Gédéon admitted that, modestly.
“It was sufficient for me,” the doctor went on “to compare the resources of our original contemporaries with those of their 17th century ancestors. All the chroniclers who lived under Louis XIV, notably a celebrated bluestocking whose letters, rightly or wrongly, make the people of our epoch swoon,14 agree in depicting the peasant of the era of the Sun King as a sort of anthropomorphic animal, scantily clad in rags and living on nothing but acorns, plants and roots—a diet highly recommended by the vegetarian school, but which the most wretched of 19th century indigents would have rightly disdained.
“Now, it’s unnecessary to be a profound mathematician to establish the following proportion: the alimentation of our descendants relates to ours as ours does to that of our ancestors.”

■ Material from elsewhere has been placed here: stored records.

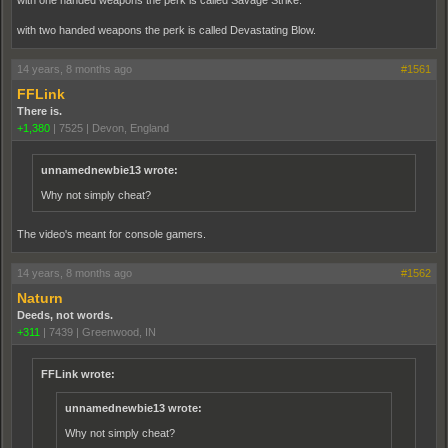
with two handed weapons the perk is called Devastating Blow.
14 years, 8 months ago
#1561
FFLink
There is.
+1,380
|
7525
|
Devon, England
unnamednewbie13 wrote:
Why not simply cheat?
The video's meant for console gamers.
14 years, 8 months ago
#1562
Naturn
Deeds, not words.
+311
|
7439
|
Greenwood, IN
FFLink wrote:
unnamednewbie13 wrote:
Why not simply cheat?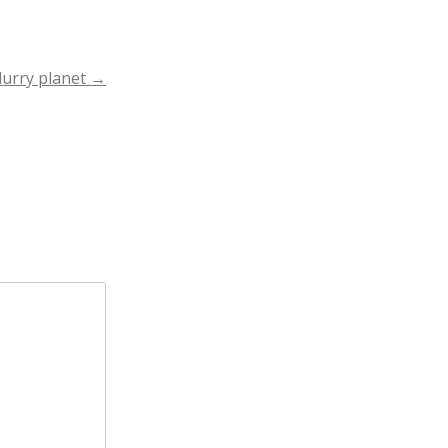
lurry planet
→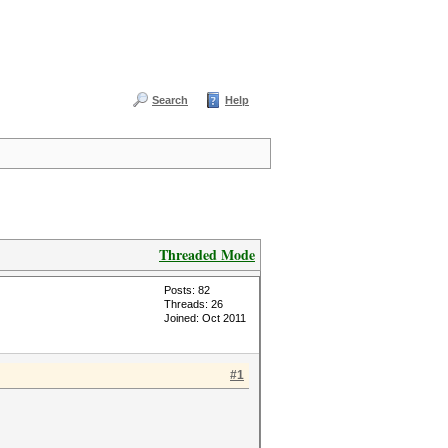
Search
Help
Threaded Mode
Posts: 82
Threads: 26
Joined: Oct 2011
#1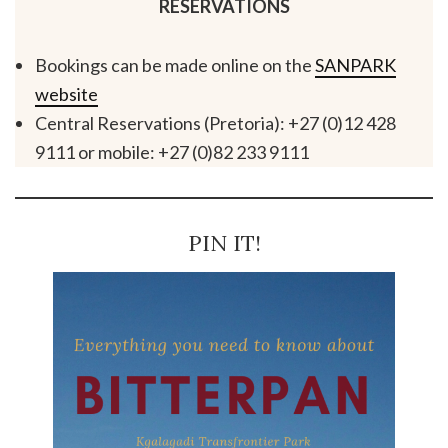
RESERVATIONS
Bookings can be made online on the
SANPARK
website
Central Reservations (Pretoria): +27 (0)12 428
9111 or mobile: +27 (0)82 233 9111
PIN IT!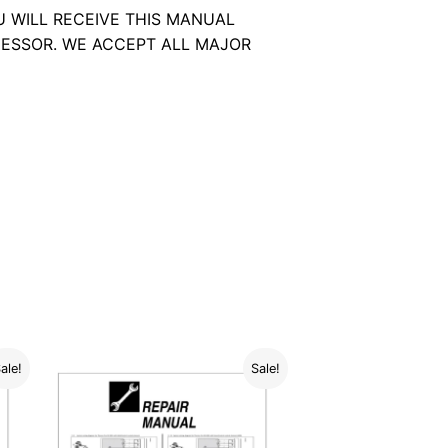
U WILL RECEIVE THIS MANUAL
ESSOR. WE ACCEPT ALL MAJOR
ale!
Sale!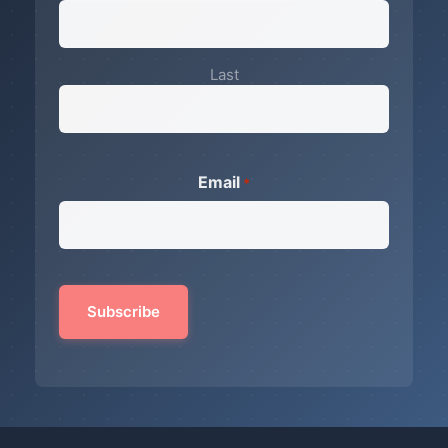
Last
Email
*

“I understand—but why, if you please?”
“Because, naïve young man, the ultimate result of progress is the mental and material improvement of individuals. If the astronomer Hippalus of Alexandria had not hypothesized the existence of the monsoon,15 which permitted the organization of the double navigation of the Red Sea and the Indian Sea, Europe would have been deprived for a long time of the riches of the Orient. If Flavio Gioja of Amalfi had not, in 1300, discovered the compass,16 the American continent might never have been discovered. If Salomon de Caus had not prepared the reign of steam17 and Galvani that of dynamic electricity, the formidable material development of the 19th century, to which we have been the witnesses, would not have happened.